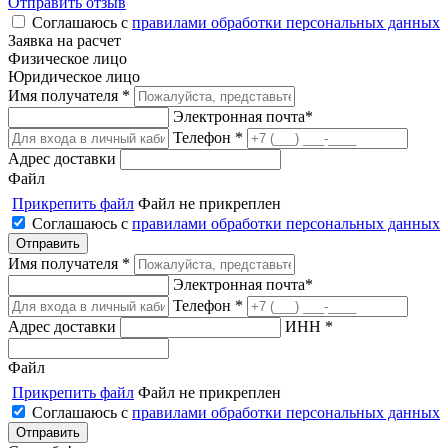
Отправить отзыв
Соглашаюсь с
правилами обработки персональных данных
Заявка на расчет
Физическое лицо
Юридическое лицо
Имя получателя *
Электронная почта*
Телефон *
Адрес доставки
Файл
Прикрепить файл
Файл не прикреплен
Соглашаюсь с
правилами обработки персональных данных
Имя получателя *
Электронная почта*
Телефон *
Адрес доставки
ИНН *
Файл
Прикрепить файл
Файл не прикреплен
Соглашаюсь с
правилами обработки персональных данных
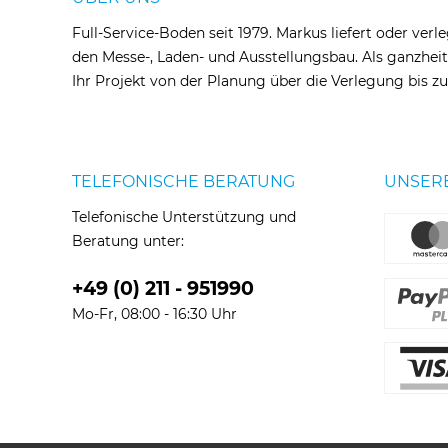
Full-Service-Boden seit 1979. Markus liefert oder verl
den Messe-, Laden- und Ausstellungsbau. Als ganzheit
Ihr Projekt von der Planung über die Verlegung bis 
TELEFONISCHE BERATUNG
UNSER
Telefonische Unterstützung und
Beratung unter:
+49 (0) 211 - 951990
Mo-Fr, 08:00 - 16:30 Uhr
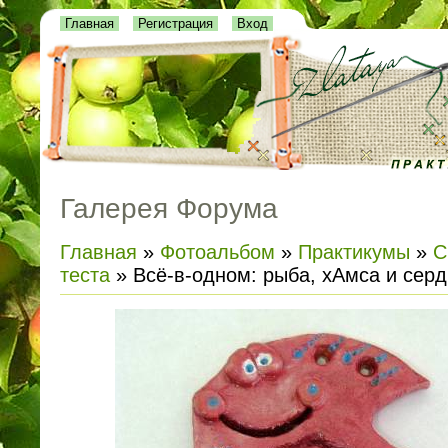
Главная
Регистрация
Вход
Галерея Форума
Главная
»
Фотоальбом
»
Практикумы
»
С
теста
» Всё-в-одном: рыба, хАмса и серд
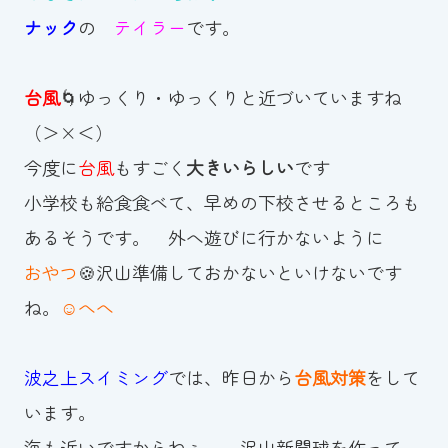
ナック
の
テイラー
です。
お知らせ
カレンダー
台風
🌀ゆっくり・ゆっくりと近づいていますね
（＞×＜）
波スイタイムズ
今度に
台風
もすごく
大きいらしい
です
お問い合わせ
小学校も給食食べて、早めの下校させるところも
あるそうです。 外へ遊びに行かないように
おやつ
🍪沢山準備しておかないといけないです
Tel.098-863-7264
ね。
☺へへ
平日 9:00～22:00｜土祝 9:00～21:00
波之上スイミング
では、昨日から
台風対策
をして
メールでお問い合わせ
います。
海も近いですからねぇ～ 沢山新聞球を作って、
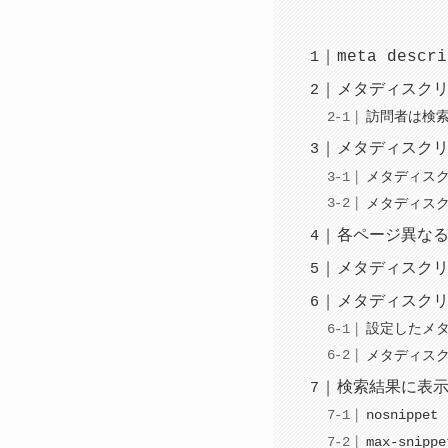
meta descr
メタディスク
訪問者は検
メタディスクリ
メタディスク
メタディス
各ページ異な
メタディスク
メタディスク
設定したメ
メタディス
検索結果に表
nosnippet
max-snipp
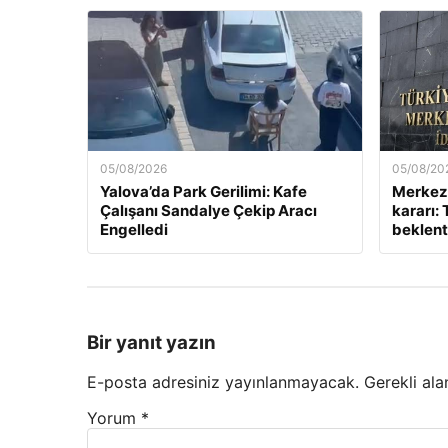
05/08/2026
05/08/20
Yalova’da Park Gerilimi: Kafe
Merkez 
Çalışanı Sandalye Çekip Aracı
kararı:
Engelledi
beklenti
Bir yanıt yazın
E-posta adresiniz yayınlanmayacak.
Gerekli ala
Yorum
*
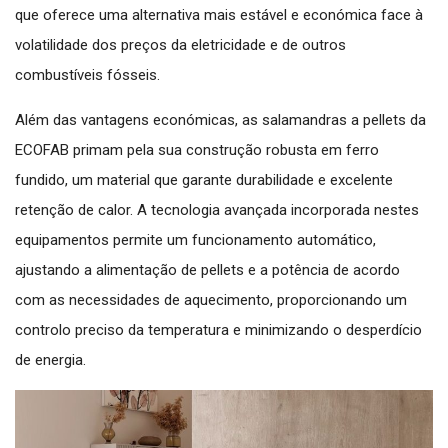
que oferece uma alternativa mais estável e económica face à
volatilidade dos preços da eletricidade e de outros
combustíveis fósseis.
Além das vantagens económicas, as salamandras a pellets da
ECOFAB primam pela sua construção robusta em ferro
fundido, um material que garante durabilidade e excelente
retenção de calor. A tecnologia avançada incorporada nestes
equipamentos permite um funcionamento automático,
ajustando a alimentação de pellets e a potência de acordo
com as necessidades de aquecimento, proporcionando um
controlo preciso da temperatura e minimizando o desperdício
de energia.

────

▶ _Exercise goal_: A word-for-word copy of the listing is needed. It must not include the pictures.

▶ _Reply_:
Отправить отзыв
Соглашаюсь с
правилами обработки персональных данных
Заявка на расчет
Физическое лицо
Юридическое лицо
Имя получателя *
Электронная почта*
Телефон *
Адрес доставки
Файл
Прикрепить файл
Файл не прикреплен
Соглашаюсь с
правилами обработки персональных данных
Имя получателя *
Электронная почта*
Телефон *
Адрес доставки
ИНН *
Файл
Прикрепить файл
Файл не прикреплен
Соглашаюсь с
правилами обработки персональных данных
Full-Service-Boden seit 1979. Markus liefert oder verl
den Messe-, Laden- und Ausstellungsbau. Als ganzheit
Ihr Projekt von der Planung über die Verlegung bis 
TELEFONISCHE BERATUNG
UNSER
Telefonische Unterstützung und
Beratung unter:
+49 (0) 211 - 951990
Mo-Fr, 08:00 - 16:30 Uhr
Главная
Регистрация
Вход
Галерея Форума
Главная
»
Фотоальбом
»
Практикумы
»
С
теста
» Всё-в-одном: рыба, хАмса и серд
ナック
の
テイラー
です。
お知らせ
カレンダー
台風
🌀ゆっくり・ゆっくりと近づいていますね
（＞×＜）
波スイタイムズ
今度に
台風
もすごく
大きいらしい
です
お問い合わせ
小学校も給食食べて、早めの下校させるところも
あるそうです。 外へ遊びに行かないように
おやつ
🍪沢山準備しておかないといけないです
Tel.098-863-7264
ね。
☺へへ
平日 9:00～22:00｜土祝 9:00～21:00
波之上スイミング
では、昨日から
台風対策
をして
メールでお問い合わせ
います。
海も近いですからねぇ～ 沢山新聞球を作って、
meta descr
メタディスク
訪問者は検
メタディスクリ
メタディスク
メタディス
各ページ異な
メタディスク
メタディスク
設定したメ
メタディス
検索結果に表
nosnippet
max-snipp
05/08/2026
05/08/20
Yalova’da Park Gerilimi: Kafe
Merkez 
Çalışanı Sandalye Çekip Aracı
kararı:
Engelledi
beklenti
Bir yanıt yazın
E-posta adresiniz yayınlanmayacak.
Gerekli ala
Yorum
*
que oferece uma alternativa mais estável e económica face à
volatilidade dos preços da eletricidade e de outros
combustíveis fósseis.
Além das vantagens económicas, as salamandras a pellets da
ECOFAB primam pela sua construção robusta em ferro
fundido, um material que garante durabilidade e excelente
retenção de calor. A tecnologia avançada incorporada nestes
equipamentos permite um funcionamento automático,
ajustando a alimentação de pellets e a potência de acordo
com as necessidades de aquecimento, proporcionando um
controlo preciso da temperatura e minimizando o desperdício
de energia.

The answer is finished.